I was SO close - but no cigar. And when I say ‘so close’, I really mean it; I was out of the hospital, amongst the living, eating, sleeping in my own bed. But such things can apparently only last so long.

I woke up yesterday morning in severe pain and nausea and a barely full ostomy bag. My Mom, who had flown in to transfer me from the hospital to college life, was asleep on the air mattress on my dorm floor as I sat up and cried and knew that something bad was happening again. I got upset, emailed my doctor, then headed to my 8 AM class to distract myself and not to miss another class, came back to my room, and packed up to come back to the hospital.

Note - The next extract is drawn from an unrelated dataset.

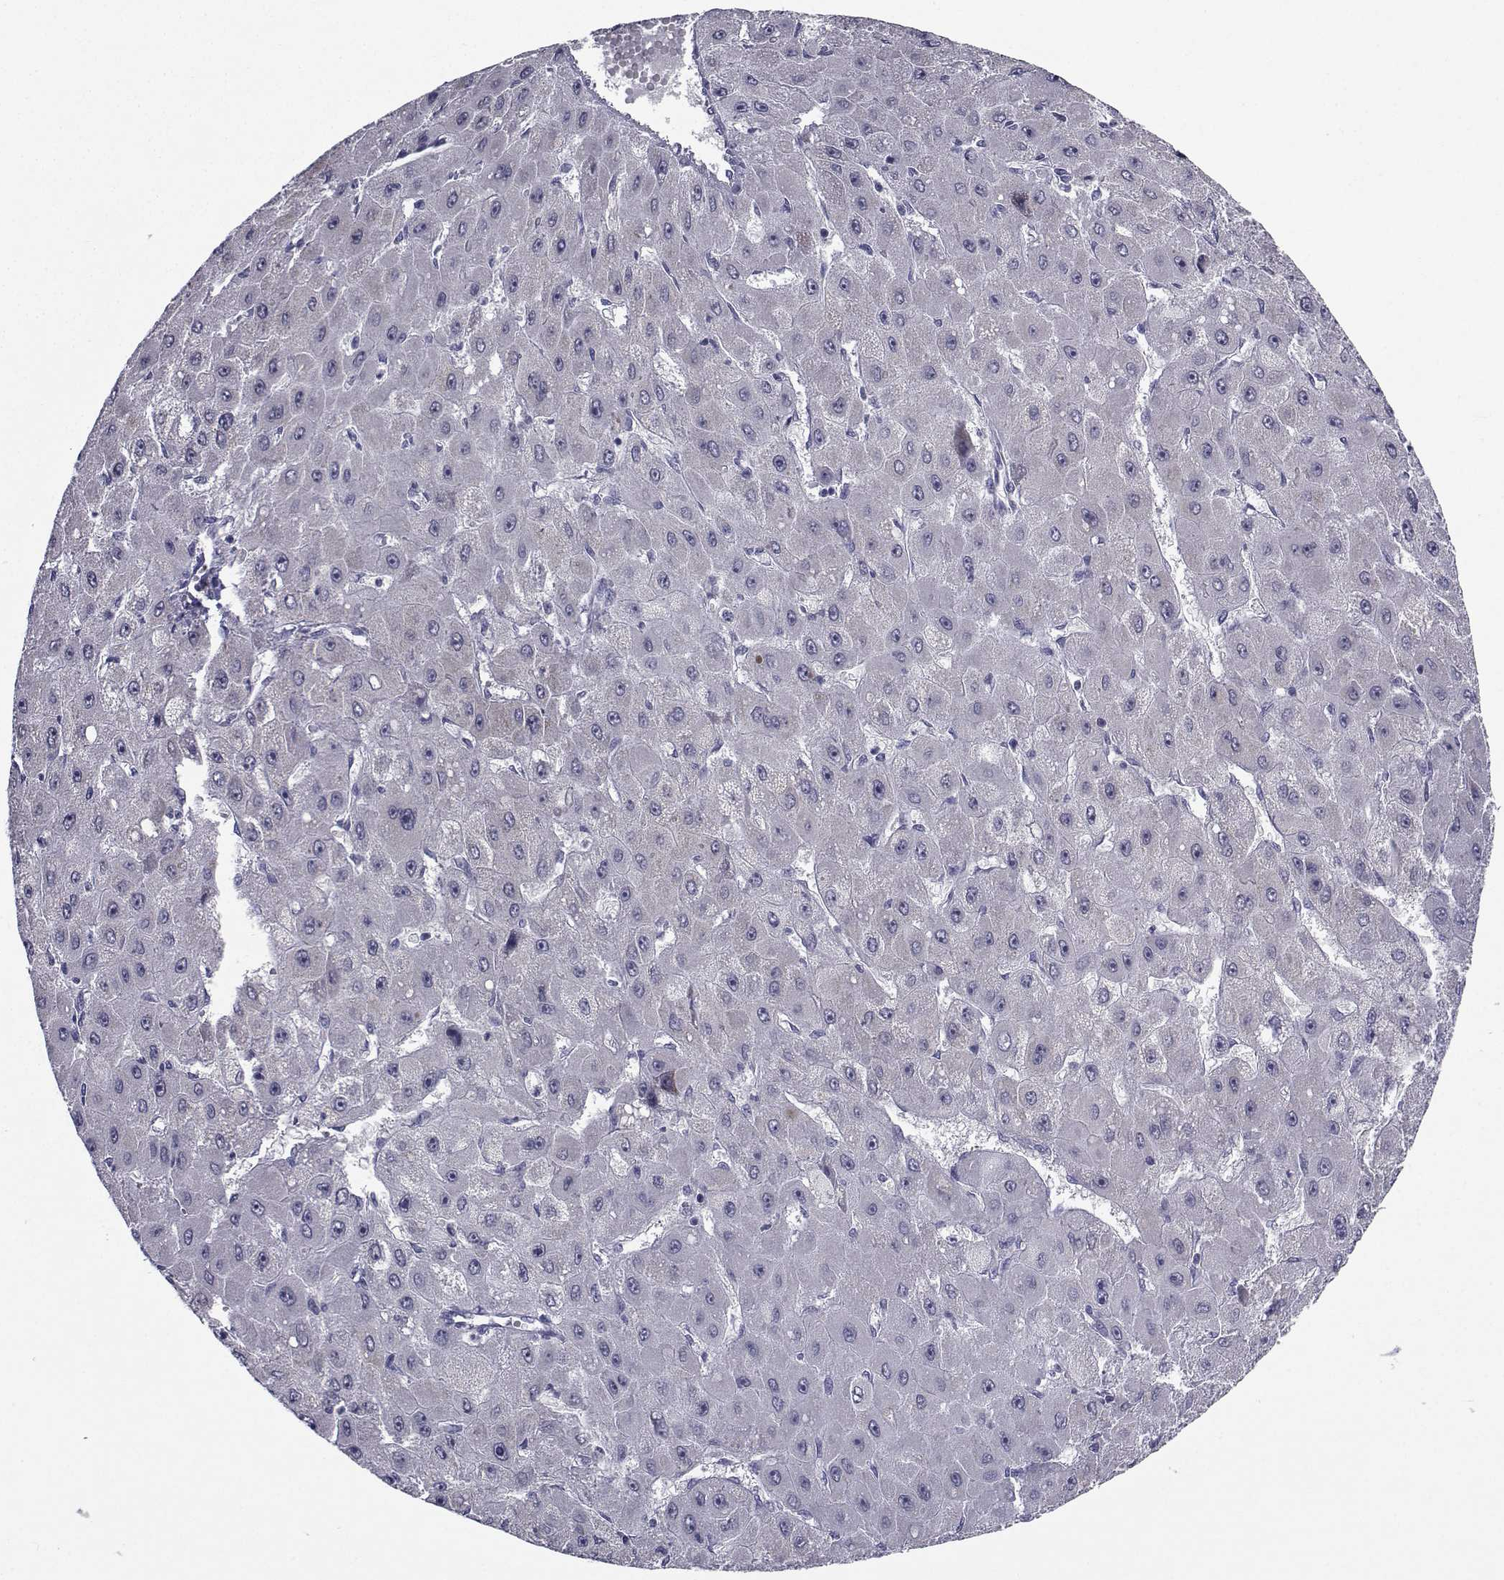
{"staining": {"intensity": "negative", "quantity": "none", "location": "none"}, "tissue": "liver cancer", "cell_type": "Tumor cells", "image_type": "cancer", "snomed": [{"axis": "morphology", "description": "Carcinoma, Hepatocellular, NOS"}, {"axis": "topography", "description": "Liver"}], "caption": "This is a photomicrograph of IHC staining of liver cancer, which shows no positivity in tumor cells. The staining was performed using DAB to visualize the protein expression in brown, while the nuclei were stained in blue with hematoxylin (Magnification: 20x).", "gene": "CHRNA1", "patient": {"sex": "female", "age": 25}}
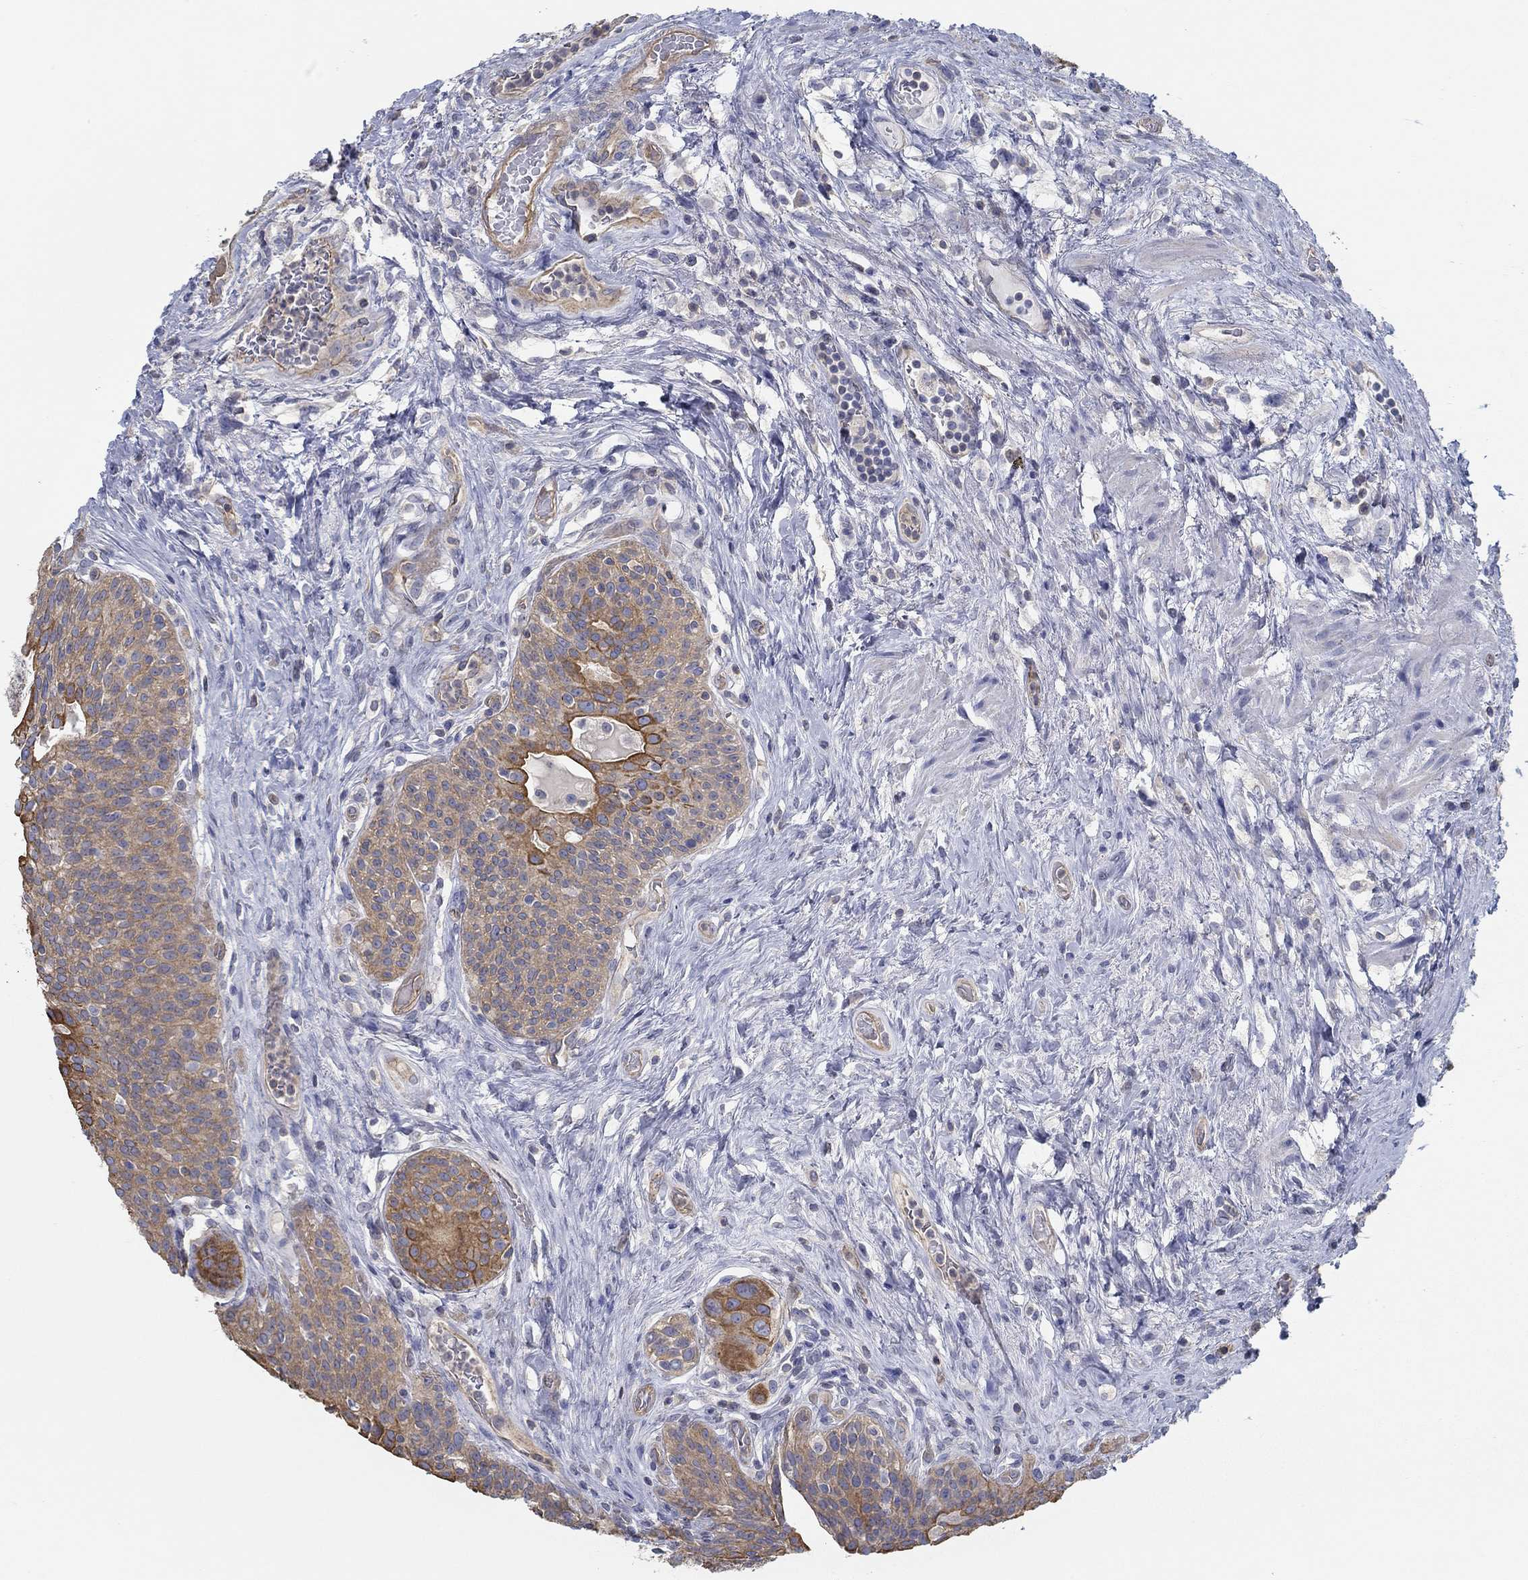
{"staining": {"intensity": "moderate", "quantity": "25%-75%", "location": "cytoplasmic/membranous"}, "tissue": "urothelial cancer", "cell_type": "Tumor cells", "image_type": "cancer", "snomed": [{"axis": "morphology", "description": "Urothelial carcinoma, High grade"}, {"axis": "topography", "description": "Urinary bladder"}], "caption": "Protein expression analysis of urothelial cancer reveals moderate cytoplasmic/membranous positivity in about 25%-75% of tumor cells.", "gene": "BBOF1", "patient": {"sex": "male", "age": 79}}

As I was walking back from my class, my belly swirling in discontent and my PICC line and ostomy hidden beneath my clothing, I tried to keep myself from bawling on the street. I just want to be able to go to classes and get my degree and have my life, I don’t want to go to parties or college things like that, I just want to sit in a classroom without having an obstruction. Apparently it’s a whole lot to ask of my life at the moment. I don’t think there’s something to understand, asking ‘why’ is more painful because there are no answers that can soothe or satisfy me. 

As irony would have it, they’ve shipped me back to my old floor and my old room. The nurses looked at me with sad smiles and melancholy welcome back’s, I asked them if they’d missed me. One nurse came in and said, “Did you ever leave?” 

I have spent more time in the hospital this semester than in a classroom by far, have become an expert hospital packer (packed in under ten minutes for the hospital thank you very much), and know virtually every nurse on the floor. I have to believe that I will get my day (at least) in the classroom, come hell or high water I will stay in my classes and have my life. As of late my disease feels relentless and unfair and overwhelming and ridiculous. But one day it will feel a little better, even if it’s a fleeting moment, and I will be really close to having what I want.